| TASK BRIEF |
Extract each line from the entries below that contains the string "axis". Treat uppercase and lowercase as different.

| EXTRACTED INFORMATION |
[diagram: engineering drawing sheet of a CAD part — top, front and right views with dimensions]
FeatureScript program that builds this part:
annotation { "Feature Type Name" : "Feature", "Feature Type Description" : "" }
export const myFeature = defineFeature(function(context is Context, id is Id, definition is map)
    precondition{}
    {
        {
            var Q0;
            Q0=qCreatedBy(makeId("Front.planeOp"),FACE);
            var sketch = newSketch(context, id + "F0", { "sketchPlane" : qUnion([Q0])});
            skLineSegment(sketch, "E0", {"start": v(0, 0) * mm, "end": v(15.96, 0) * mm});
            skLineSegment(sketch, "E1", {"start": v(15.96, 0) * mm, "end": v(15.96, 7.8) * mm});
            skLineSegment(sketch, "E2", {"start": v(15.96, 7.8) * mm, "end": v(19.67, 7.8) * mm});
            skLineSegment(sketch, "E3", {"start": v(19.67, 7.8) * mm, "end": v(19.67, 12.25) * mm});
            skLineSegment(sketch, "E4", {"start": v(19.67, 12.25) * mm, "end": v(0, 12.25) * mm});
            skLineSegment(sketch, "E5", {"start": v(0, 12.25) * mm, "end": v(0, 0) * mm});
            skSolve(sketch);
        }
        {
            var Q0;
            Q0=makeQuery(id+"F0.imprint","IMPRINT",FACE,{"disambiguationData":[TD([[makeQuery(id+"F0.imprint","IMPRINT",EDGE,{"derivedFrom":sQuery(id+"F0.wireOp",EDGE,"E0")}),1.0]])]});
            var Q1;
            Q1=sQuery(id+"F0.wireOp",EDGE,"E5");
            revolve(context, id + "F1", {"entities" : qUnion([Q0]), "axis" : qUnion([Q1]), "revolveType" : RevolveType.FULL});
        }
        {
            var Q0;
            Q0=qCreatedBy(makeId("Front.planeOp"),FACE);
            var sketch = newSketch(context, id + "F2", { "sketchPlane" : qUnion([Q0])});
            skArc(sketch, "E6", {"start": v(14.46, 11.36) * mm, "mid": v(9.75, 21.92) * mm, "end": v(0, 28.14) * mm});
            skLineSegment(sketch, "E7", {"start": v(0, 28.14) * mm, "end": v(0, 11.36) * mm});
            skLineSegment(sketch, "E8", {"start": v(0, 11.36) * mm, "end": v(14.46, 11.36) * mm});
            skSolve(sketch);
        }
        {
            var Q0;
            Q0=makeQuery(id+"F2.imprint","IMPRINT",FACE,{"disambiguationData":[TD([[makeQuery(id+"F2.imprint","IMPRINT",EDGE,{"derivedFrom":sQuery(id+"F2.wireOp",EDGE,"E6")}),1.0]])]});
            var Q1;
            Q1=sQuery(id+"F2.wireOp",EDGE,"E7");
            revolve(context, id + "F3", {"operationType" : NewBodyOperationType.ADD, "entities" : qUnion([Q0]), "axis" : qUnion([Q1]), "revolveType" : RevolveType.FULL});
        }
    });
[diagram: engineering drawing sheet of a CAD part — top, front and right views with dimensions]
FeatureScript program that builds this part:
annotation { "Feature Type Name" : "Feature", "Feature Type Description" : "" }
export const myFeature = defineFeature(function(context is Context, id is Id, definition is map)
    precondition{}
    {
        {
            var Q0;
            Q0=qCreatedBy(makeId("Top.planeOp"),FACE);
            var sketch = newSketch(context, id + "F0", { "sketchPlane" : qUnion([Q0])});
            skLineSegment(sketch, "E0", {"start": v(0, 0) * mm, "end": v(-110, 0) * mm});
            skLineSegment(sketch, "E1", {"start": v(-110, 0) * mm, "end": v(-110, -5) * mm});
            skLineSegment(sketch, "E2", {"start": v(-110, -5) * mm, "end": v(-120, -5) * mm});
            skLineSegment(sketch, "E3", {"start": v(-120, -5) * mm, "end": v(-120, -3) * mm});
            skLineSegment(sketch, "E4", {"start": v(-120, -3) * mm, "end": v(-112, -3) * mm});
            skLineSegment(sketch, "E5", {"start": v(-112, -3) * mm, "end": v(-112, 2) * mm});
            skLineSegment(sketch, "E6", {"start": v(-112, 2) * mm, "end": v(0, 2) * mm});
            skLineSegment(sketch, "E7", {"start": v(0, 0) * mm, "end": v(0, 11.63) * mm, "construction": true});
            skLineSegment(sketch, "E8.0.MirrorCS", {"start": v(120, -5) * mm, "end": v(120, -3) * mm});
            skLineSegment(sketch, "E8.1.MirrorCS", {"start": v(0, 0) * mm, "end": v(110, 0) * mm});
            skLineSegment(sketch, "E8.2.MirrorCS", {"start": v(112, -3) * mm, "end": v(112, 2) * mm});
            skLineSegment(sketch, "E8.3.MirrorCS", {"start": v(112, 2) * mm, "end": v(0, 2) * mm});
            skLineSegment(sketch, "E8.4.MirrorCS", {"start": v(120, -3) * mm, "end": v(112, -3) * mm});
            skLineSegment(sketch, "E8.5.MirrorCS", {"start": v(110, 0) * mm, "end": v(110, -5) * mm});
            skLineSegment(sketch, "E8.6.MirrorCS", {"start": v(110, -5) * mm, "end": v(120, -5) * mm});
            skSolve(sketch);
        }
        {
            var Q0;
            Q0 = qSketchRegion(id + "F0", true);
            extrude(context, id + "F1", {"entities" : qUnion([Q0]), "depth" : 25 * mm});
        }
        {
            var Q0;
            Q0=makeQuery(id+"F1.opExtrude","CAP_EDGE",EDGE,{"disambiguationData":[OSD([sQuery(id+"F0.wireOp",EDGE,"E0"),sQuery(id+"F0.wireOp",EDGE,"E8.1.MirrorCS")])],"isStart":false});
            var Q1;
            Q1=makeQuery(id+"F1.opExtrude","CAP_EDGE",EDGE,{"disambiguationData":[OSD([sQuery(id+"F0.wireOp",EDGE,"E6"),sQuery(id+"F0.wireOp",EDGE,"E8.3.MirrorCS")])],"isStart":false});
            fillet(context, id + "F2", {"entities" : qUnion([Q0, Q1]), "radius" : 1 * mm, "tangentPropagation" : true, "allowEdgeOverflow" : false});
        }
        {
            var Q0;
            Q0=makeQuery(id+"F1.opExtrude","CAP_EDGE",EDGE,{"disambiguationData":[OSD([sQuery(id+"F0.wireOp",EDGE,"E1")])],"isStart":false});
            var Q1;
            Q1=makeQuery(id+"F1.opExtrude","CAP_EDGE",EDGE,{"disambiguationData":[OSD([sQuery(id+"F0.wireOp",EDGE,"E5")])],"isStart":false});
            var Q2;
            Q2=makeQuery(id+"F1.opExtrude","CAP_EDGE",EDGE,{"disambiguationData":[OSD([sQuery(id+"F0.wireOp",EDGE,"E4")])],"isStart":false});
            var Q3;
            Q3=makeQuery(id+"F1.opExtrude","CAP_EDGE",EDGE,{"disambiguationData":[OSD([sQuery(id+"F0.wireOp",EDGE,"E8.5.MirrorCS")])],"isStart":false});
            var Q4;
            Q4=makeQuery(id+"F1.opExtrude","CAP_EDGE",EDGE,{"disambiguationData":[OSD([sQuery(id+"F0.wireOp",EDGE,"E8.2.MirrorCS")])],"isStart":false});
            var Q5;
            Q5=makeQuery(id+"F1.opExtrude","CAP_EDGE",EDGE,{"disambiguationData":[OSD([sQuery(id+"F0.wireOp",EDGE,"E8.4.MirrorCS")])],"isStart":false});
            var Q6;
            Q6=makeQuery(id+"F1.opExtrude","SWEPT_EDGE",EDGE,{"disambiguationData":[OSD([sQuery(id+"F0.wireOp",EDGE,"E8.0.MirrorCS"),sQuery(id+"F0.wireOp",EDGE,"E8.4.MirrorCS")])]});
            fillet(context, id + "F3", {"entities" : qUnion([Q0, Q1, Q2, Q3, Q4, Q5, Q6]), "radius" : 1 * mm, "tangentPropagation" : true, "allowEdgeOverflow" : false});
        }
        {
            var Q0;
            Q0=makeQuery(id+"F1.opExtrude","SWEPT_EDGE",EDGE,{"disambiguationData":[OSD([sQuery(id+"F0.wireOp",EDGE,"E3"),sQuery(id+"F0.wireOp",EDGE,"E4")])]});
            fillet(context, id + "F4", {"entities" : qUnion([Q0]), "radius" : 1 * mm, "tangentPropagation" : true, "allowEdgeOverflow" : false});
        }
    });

| FULL ANSWER |
            revolve(context, id + "F1", {"entities" : qUnion([Q0]), "axis" : qUnion([Q1]), "revolveType" : RevolveType.FULL});
            revolve(context, id + "F3", {"operationType" : NewBodyOperationType.ADD, "entities" : qUnion([Q0]), "axis" : qUnion([Q1]), "revolveType" : RevolveType.FULL});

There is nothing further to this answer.